Seven years after Barack Obama became the first sitting U.S. president to visit Hiroshima, another step was taken in the history of the atomic bombed city.
On Friday morning, the prime minister greeted U.S. President Joe Biden and other nations’ leaders in turn at the Hiroshima Peace Memorial Park, and then went to the Peace Memorial Museum.
Kishida has been carefully coordinating the leaders’ visit to the Hiroshima Peace Memorial Park since he decided in May last year to hold the G7 summit in Hiroshima, his constituency.
Local residents had expressed the opinion that it was important not only to lay flowers at the Cenotaph for the A-bomb Victims, but also to provide G7 leaders an opportunity to visit the Peace Memorial Museum and listen to the testimonies of atomic bomb survivors.
“How the leaders of various countries think about security and the consequences of the use of nuclear weapons will be different before and after seeing the museum,” Hiroshima Mayor Kazumi Matsui said.
The prime minister has also repeatedly conveyed the message that it is important for the leaders of the world to come into contact with the reality of the atomic bombings.

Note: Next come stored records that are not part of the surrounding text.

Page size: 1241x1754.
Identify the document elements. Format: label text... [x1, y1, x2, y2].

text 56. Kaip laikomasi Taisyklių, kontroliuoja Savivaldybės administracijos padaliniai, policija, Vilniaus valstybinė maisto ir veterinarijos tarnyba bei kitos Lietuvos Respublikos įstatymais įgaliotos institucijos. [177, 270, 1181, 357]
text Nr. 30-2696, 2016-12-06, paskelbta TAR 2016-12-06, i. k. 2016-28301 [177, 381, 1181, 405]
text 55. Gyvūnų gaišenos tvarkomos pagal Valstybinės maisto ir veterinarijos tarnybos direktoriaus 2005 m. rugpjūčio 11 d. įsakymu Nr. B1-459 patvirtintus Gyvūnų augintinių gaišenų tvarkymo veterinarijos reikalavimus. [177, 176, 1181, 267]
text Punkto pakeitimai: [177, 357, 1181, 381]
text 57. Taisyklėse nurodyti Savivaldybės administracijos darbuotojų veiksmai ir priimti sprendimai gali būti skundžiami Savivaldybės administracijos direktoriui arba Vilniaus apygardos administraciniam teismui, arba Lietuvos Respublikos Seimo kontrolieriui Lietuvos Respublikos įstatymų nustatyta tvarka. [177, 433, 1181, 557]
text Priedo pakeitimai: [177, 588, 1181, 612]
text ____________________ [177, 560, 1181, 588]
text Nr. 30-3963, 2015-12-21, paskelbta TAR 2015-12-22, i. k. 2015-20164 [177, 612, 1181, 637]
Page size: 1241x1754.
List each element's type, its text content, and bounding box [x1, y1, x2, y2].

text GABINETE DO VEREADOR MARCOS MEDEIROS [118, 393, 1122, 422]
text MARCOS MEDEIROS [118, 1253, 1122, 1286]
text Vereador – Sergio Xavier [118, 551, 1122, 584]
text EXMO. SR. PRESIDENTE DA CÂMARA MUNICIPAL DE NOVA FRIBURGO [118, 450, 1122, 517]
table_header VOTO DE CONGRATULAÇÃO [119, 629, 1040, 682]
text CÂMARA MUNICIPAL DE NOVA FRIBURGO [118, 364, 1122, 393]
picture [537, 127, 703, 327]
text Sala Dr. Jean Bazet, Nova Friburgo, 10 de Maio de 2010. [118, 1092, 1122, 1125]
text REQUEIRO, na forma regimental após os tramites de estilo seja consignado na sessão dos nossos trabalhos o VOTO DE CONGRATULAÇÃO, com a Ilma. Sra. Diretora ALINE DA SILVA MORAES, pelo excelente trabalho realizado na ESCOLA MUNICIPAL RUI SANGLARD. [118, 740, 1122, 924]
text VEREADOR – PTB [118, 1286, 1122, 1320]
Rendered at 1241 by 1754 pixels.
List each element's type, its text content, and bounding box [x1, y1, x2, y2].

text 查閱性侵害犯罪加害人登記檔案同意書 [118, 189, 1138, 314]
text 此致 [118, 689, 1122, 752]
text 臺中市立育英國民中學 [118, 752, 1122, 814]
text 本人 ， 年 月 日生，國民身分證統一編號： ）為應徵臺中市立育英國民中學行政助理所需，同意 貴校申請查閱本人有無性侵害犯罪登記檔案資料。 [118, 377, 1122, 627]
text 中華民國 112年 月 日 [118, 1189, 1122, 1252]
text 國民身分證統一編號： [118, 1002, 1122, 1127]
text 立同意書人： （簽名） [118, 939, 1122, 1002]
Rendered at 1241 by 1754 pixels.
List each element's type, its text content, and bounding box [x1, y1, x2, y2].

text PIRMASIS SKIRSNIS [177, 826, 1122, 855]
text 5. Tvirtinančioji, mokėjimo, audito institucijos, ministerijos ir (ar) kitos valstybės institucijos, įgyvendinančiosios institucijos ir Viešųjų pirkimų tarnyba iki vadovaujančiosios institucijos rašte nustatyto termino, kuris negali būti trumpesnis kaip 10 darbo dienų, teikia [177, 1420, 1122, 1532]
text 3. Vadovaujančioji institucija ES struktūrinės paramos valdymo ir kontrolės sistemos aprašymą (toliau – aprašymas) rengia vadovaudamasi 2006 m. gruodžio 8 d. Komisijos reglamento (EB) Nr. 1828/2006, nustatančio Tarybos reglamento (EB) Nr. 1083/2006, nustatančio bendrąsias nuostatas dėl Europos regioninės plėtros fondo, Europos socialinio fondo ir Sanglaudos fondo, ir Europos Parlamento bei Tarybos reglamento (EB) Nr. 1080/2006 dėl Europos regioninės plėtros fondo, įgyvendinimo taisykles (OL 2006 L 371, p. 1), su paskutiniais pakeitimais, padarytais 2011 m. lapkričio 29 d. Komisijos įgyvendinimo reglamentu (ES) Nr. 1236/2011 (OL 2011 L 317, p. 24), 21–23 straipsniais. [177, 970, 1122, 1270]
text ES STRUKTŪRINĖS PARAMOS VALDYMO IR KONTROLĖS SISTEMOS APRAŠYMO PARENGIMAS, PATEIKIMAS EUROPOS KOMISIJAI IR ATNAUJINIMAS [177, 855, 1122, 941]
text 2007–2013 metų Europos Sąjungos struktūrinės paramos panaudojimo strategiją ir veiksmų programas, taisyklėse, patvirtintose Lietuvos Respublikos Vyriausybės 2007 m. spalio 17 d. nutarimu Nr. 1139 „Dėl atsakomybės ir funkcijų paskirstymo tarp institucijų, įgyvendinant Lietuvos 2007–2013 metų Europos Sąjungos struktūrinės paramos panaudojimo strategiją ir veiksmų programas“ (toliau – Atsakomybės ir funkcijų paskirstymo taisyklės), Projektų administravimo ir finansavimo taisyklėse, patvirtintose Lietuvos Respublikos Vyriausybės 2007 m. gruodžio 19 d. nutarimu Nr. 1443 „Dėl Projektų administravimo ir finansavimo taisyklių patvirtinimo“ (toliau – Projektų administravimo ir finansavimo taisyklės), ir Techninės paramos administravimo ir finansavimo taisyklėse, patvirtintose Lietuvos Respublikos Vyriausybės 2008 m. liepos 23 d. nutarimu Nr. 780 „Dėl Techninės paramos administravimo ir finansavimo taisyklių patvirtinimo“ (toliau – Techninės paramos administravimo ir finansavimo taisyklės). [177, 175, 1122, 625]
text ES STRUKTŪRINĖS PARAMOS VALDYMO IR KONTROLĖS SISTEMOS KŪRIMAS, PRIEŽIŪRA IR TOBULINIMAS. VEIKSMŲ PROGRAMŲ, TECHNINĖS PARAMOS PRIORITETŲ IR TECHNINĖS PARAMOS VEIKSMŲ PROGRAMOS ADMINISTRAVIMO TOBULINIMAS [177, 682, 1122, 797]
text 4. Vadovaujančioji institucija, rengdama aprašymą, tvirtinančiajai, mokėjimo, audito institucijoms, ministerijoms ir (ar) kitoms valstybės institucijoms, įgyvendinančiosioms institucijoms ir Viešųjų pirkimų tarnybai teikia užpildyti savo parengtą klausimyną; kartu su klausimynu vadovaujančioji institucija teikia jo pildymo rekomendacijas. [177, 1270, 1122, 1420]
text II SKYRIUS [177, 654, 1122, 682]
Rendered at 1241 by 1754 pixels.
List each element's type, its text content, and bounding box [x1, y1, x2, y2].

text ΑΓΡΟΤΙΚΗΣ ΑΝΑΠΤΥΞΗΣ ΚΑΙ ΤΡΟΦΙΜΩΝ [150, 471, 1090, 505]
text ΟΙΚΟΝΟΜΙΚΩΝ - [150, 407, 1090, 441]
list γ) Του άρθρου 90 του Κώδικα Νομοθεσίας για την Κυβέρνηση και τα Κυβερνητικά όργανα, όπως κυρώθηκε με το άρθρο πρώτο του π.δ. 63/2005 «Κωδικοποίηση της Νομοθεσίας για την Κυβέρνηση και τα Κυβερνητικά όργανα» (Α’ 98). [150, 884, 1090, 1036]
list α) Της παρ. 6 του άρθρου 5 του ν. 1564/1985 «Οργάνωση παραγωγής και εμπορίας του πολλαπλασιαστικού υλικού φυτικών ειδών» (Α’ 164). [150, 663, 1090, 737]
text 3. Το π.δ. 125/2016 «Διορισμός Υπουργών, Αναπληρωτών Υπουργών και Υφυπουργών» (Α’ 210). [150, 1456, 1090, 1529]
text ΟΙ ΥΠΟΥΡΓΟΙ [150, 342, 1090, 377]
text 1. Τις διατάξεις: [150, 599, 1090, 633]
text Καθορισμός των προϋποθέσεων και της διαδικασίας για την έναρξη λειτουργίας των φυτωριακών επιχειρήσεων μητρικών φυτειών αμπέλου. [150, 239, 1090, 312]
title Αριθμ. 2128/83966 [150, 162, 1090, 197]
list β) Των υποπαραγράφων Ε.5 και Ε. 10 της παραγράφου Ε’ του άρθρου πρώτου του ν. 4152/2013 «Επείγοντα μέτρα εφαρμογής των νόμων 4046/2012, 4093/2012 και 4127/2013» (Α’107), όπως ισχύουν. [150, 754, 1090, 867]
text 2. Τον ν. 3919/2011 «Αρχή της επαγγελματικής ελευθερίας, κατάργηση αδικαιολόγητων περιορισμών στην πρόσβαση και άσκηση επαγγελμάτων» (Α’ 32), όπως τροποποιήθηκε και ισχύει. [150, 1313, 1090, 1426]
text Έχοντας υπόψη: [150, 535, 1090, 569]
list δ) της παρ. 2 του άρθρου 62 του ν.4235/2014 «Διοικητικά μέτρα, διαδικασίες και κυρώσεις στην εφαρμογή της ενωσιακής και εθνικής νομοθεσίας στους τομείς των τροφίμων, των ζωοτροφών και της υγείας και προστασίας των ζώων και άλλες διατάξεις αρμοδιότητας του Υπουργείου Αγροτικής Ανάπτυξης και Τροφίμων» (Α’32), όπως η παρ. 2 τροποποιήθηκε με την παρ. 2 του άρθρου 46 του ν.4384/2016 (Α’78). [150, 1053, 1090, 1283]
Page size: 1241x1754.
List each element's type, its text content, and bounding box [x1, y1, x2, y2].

Since its invasion of Ukraine, Russia has increasingly threatened to use nuclear weapons.
The United States, Britain and France, which also possess nuclear weapons, were wary that if attention were drawn to the U.S. history of dropping atomic bombs, Russia might be able to take advantage of the situation.
The Foreign Ministry made its museum-visit proposal behind the scenes, and received positive reactions from each country.
Yet, even after that, there was a constant exchange of opinions regarding the specifics of the visit, such as the amount of time to be spent in the facility.
The Japanese side hoped that the leaders would take more time to look around the museum than Obama did, a source close to Kishida said.
When Obama visited Hiroshima in May 2016, he spent only about 10 minutes at the museum.
His visit to the museum was not open to the press. According to those who accompanied Obama, he only saw some panels and atomic-bombed artifacts brought into the lobby on the first floor of the east wing of the museum.
Even though Obama had been calling for a “world without nuclear weapons,” he needed to consider the opposition of conservatives and veterans in the United States who claim that more lives were saved by the atomic bombings.
The G7 leaders spent more time in the museum than Obama did during his visit, but media coverage was not allowed inside the museum in consideration to the United States and other countries.